This phase 2 trial will investigate the safety and effectiveness of evobrutinib, a new treatment for rheumatoid arthritis. The main outcome will be the level of improvement in disease symptoms.
The details
Rheumatoid arthritis (RA) is a chronic condition caused by painful swelling and inflammation in the joints. Patients are prescribed medications to reduce inflammation, called disease-modifying anti-rheumatic agents or DMARDs. Methotrexate (MTX) is an example of a DMARD that is routinely prescribed to RA patients.

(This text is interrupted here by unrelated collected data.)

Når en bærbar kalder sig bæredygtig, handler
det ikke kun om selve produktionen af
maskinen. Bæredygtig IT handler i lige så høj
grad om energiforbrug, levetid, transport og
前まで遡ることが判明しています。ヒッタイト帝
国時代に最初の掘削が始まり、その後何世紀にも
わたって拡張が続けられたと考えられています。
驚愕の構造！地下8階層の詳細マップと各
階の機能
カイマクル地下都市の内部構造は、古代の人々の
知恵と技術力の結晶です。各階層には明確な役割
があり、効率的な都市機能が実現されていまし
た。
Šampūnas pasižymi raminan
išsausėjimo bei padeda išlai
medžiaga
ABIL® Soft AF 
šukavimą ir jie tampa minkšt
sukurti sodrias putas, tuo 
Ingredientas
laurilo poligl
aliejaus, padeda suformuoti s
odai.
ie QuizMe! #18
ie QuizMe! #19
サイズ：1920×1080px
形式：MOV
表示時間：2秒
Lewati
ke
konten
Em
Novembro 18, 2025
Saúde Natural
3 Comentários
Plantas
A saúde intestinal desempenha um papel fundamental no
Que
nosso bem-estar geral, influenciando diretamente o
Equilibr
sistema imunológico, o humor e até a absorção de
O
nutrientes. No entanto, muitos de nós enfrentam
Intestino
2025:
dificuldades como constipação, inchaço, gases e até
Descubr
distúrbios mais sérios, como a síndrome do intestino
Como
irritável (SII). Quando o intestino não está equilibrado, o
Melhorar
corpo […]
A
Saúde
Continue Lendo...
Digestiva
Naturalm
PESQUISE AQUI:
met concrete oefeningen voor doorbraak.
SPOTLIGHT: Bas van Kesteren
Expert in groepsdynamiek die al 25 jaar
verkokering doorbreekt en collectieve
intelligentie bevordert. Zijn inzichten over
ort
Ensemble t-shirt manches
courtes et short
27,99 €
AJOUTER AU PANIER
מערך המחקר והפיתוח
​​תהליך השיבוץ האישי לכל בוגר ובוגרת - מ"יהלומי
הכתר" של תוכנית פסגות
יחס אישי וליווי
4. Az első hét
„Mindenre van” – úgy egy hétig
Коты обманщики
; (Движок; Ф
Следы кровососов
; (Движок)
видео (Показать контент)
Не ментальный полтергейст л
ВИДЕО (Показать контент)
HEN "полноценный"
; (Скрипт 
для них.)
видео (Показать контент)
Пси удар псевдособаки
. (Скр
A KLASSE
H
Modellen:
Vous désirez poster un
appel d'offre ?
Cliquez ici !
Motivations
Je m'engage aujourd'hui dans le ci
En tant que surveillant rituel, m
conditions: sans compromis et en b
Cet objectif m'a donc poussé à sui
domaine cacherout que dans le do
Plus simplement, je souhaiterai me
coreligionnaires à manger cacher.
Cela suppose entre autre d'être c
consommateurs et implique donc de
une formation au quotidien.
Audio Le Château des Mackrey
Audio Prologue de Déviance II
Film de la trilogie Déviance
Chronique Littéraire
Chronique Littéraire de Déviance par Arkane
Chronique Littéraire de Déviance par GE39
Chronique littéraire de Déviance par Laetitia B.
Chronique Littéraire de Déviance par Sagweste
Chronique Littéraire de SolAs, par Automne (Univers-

As RA is a chronic (long-term) condition it is important that treatments are safe and effective. Evobrutinib is a drug that reduces inflammation by blocking an enzyme called Bruton’s tyrosine kinase (BTK) and the activation on immune cells. It may reduced disease symptoms in patients with RA that do not respond to other DMARDs such as MTX.
This phase 2 trial will investigate the safety and effectiveness of evobrutinib. The main outcome will be a 20% improvement in disease symptoms.
Who are they looking for?
This trial will recruit 360 patients with active to severe RA. Patients must have been treated with MTX (7.5 mg to 25 mg/week) for at least 16 weeks prior to the trial. High sensitivity c-reactive protein (hs-CRP) level must be at least 5 mg/L.
Patients cannot take part in the trial if they are taking a number of medications including biological DMARDs, Janus kinase inhibitors and other BTK inhibitors.
How will it work
Patients will be randomly assigned to one of four groups. All groups will receive stable MTX therapy, in addition to placebo (inactive drug), or a low, mid, or high dose of evobrutinib. This trial will last 12 weeks.
The main outcome will be an improvement in disease symptoms as measured by hs-CRP levels and by an improvement in 20% of affected joints.